- Nevada casino operators asked to carry out risk assessment of systems
- NGCB wants casino operators to be fully protected against cyberattacks
- Smaller casino operators feel an annual risk assessment is too expensive for them
After an FBI warning about growing cyberattacks that prompted many tribal casinos to close in several states since 2020, the Nevada Gaming Control Board (NGCB) has asked casino operators perform a risk assessment to protect their information systems.
The NGCB made the suggestions in a workshop held earlier this week.
NGCB Chairman Highlights Importance of Regulations
The NGCB recommended casino operators to look out for any breach that compromised sensitive player information and employee records. Operators were asked to report such infringements to regulatory authorities within 3 days of spotting them. NGCB chairman Brin Gibson emphasized the importance of cybersecurity regulations to make more informed decisions.
The recommendations come in the wake of several cyberattacks on casinos in New Arizona, California, Oklahoma, and Wisconsin, causing damages worth millions. The regulations will apply to interactive gaming, sportsbook, and non-restricted licensees. The new regulations could get rolled out from January 1, 2023, if approved by the Nevada Gaming Commission in a meeting on October 20, during the Cybersecurity Awareness Month.
The regulations state the requirement of an internal auditor with cybersecurity expertise to observe documents, conduct inquiries and determine the best procedures and practices.
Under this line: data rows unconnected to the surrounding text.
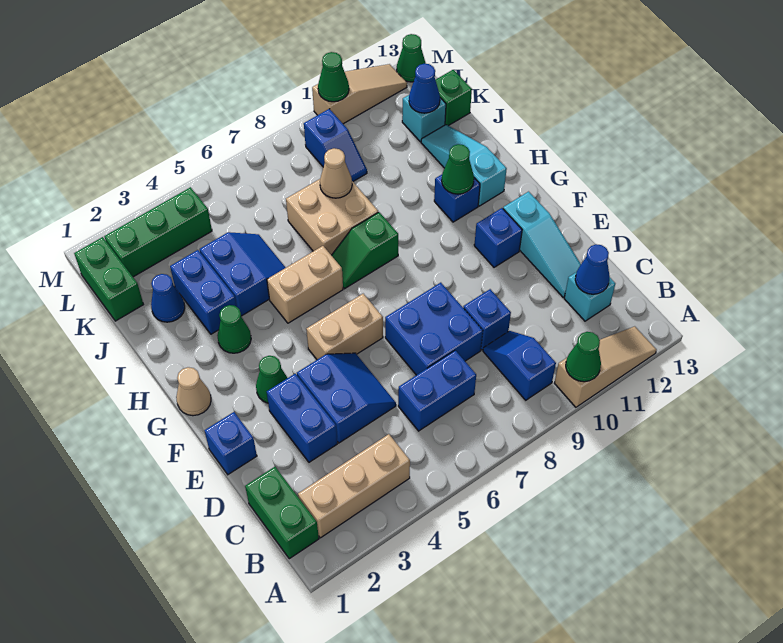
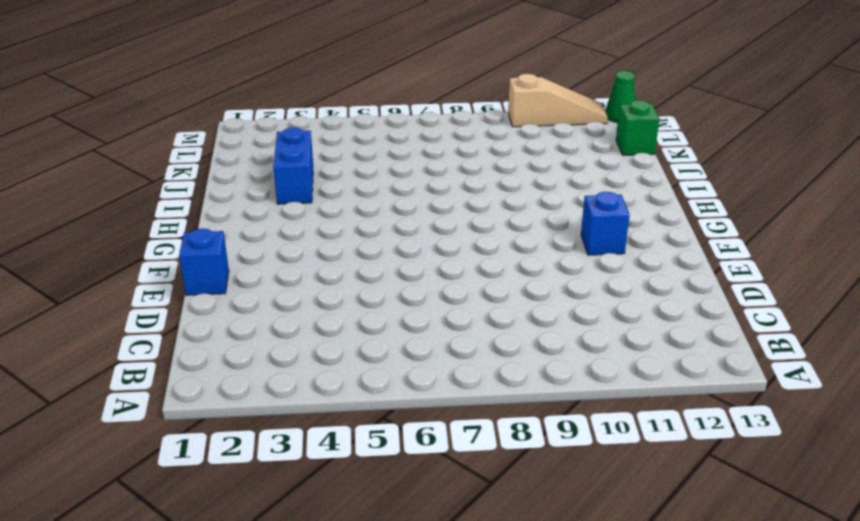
none -> tan 1x3 slope [554,326,657,407]
none -> green 1x2 brick [245,467,319,559]
none -> tan 1x3 brick [298,434,410,538]
none -> blue 1x2 slope [483,331,556,400]

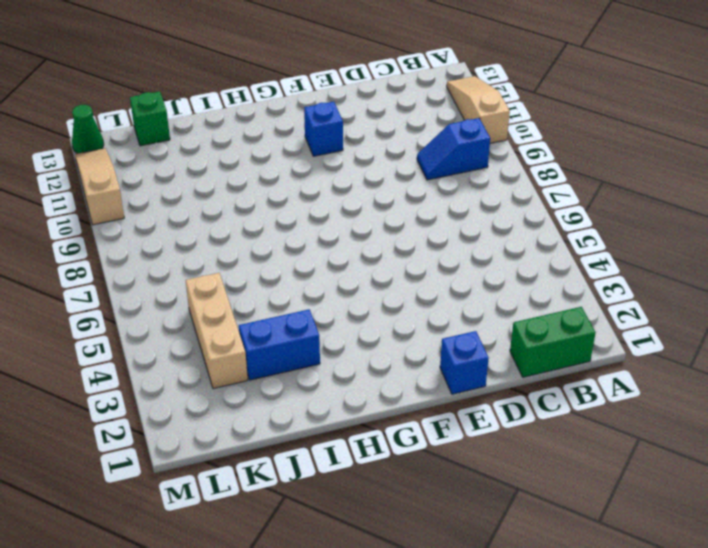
tan 1x3 brick [186,273,248,389] -> tan 1x3 brick moved to [298,434,410,538]
none -> blue 1x2 brick [398,350,476,431]
none -> cyan 1x1 brick [564,273,615,321]
none -> blue 1x2 brick [267,374,337,462]
none -> blue 2x2 slope [297,353,396,443]

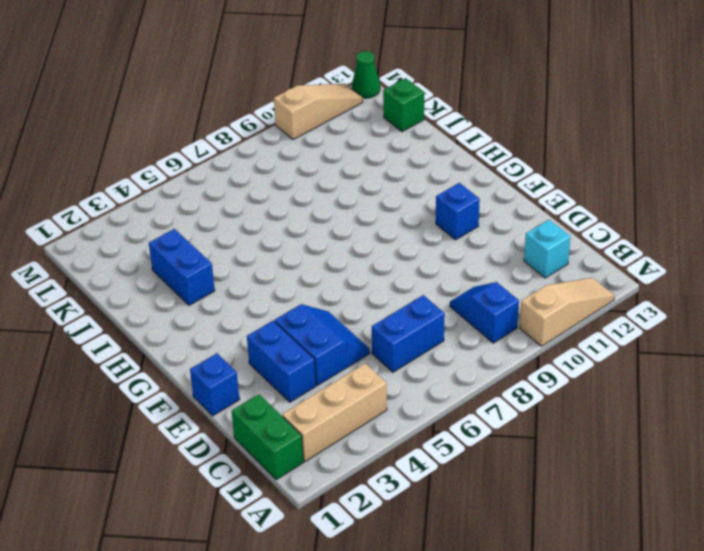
none -> blue 2x2 brick [385,283,483,375]
none -> blue 1x1 brick [463,289,511,350]
none -> cyan 1x3 slope [503,192,581,297]
none -> green 1x1 cone [256,356,287,403]

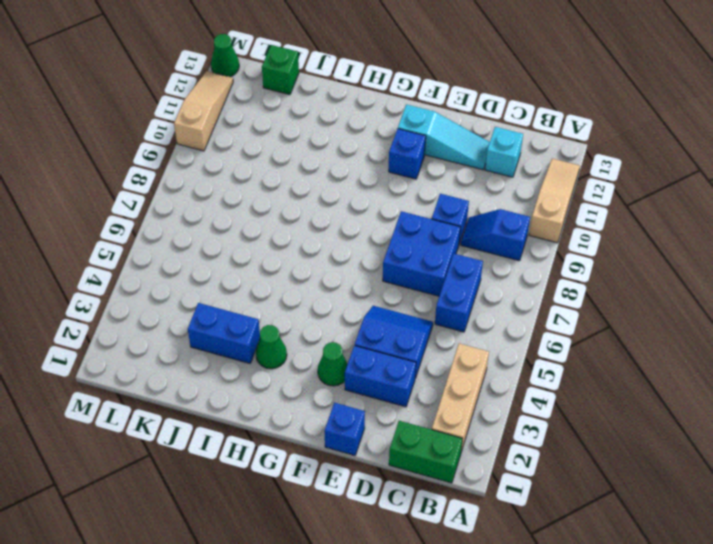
none -> tan 1x2 brick [306,294,383,360]
none -> tan 1x1 cone [176,367,211,416]
none -> tan 1x2 brick [267,246,343,323]
none -> green 1x2 slope [331,212,398,289]

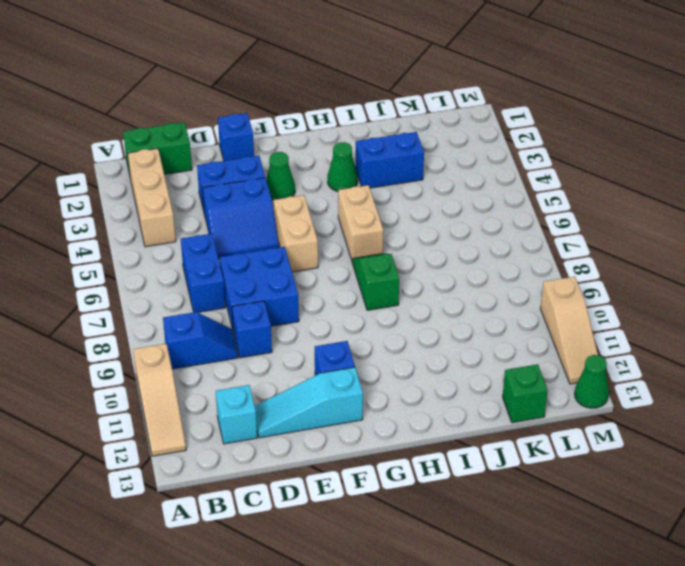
none -> tan 1x1 cone [176,367,211,416]
none -> blue 1x1 brick [434,175,480,222]
none -> cyan 1x3 slope [421,125,507,206]
none -> blue 2x2 slope [200,232,286,316]

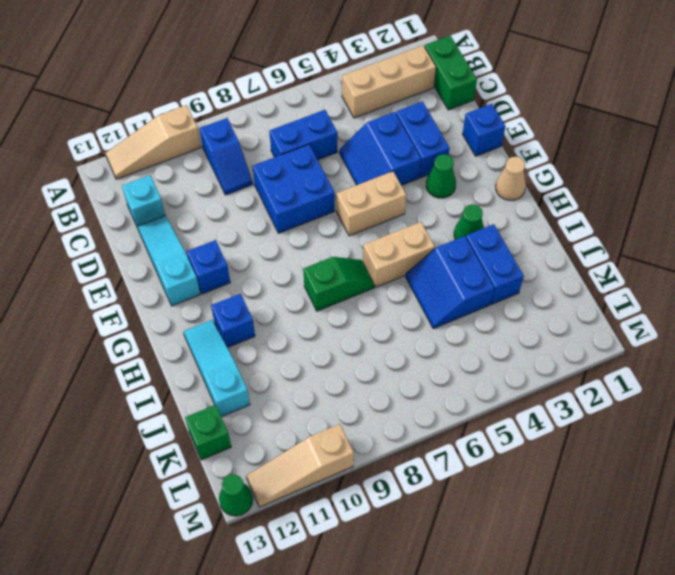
cyan 1x3 slope [183,320,250,417] -> cyan 1x3 slope turned to [421,125,507,206]
none -> blue 1x1 brick [463,289,511,350]
none -> tan 2x2 brick [286,179,378,255]
none -> blue 1x1 cone [151,274,185,322]
none -> green 1x2 brick [74,237,143,321]

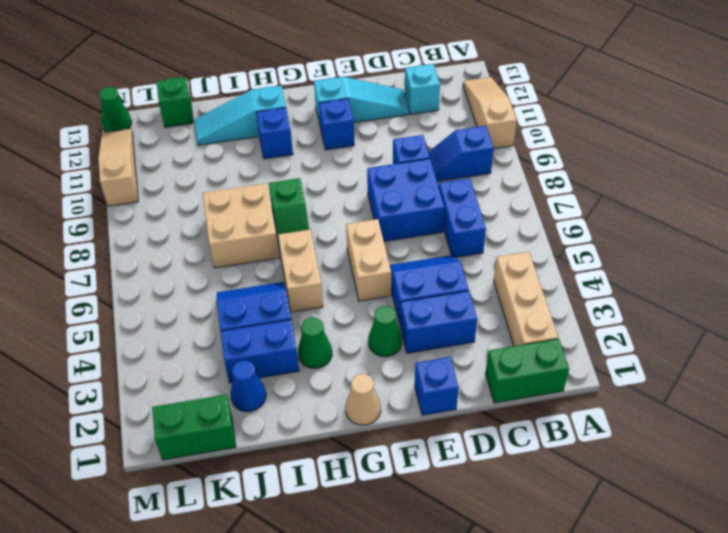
none -> blue 1x2 slope [304,109,367,181]
none -> cyan 1x1 brick [402,95,446,142]
none -> green 1x3 brick [104,187,212,277]
none -> green 1x1 cone [566,332,601,382]

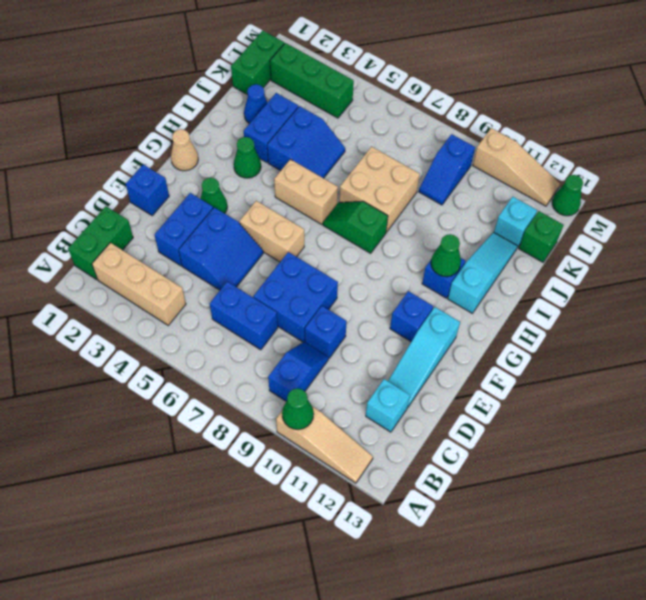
none -> blue 1x1 cone [575,244,610,294]
none -> tan 1x1 cone [320,148,352,198]
none -> blue 1x1 cone [409,64,440,113]
none -> green 1x1 cone [318,52,349,102]

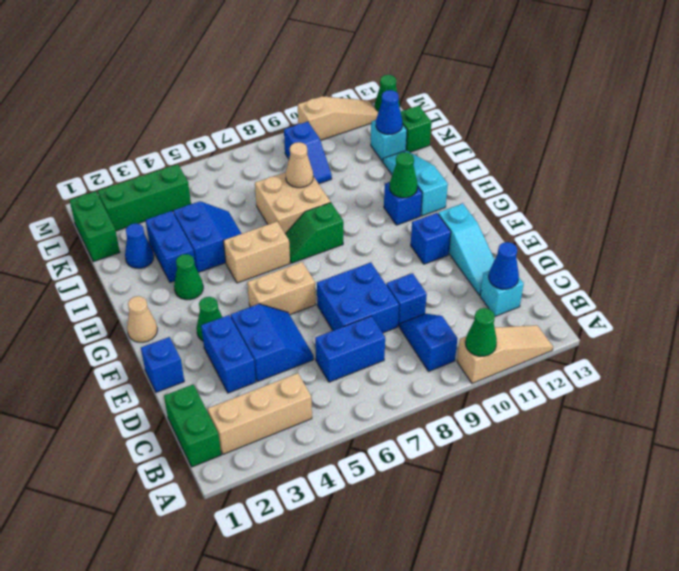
none -> green 1x1 cone [318,52,349,102]

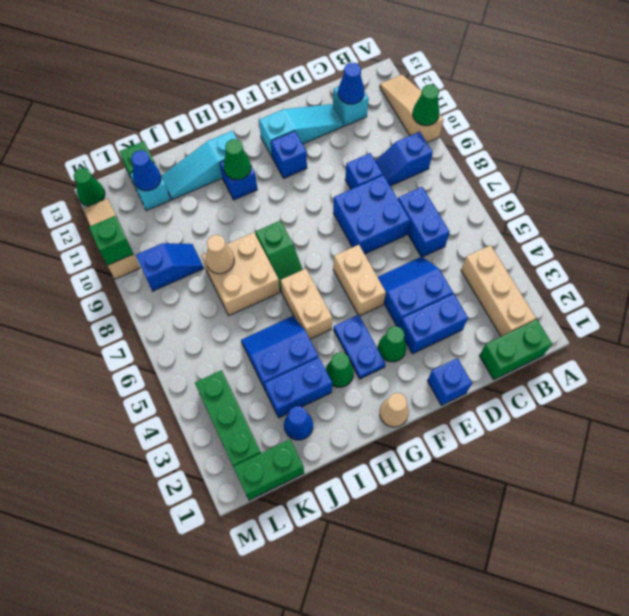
blue 1x2 plate [334,314,386,379] -> none
green 1x1 brick [89,216,133,265] -> green 1x1 cone [318,52,349,102]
Besides an experienced auditor, an accountant will conduct, and attest a review of the practices. Gibson further clarified that any negligence will be promptly reviewed and dealt with under the provisions of Regulation 5, which oversees how gaming entities are operated.
Companies in Las Vegas have already performed risk assessments to keep hackers at bay. Gibson said that entities should perform annual or semi-annual risk assessments even if the regulations don’t necessitate it. Single property licensees such as Boyd Gaming and South Point deemed annual risk assessments an unfair and expensive exercise for entities like them as it would require a lot of planning. They prefer if the assessment could be conducted every two or three years instead of the annual basis recommended by the regulators.
NGCB’s Jim Barbee Cautions Against Delay
NGCB technology division chief Jim Barbee cautioned casino operators against delaying risk assessment as it might render them more vulnerable to risks. The regulator required licensees to conduct a baseline procedure to recognize if mitigation controls are needed.
Entities like Boyd also sought the revision of how cyberattacks were defined, besides clarifying the regulations, the NGCB noted. South Point suggested that the regulations should be effective after November 1, 2024.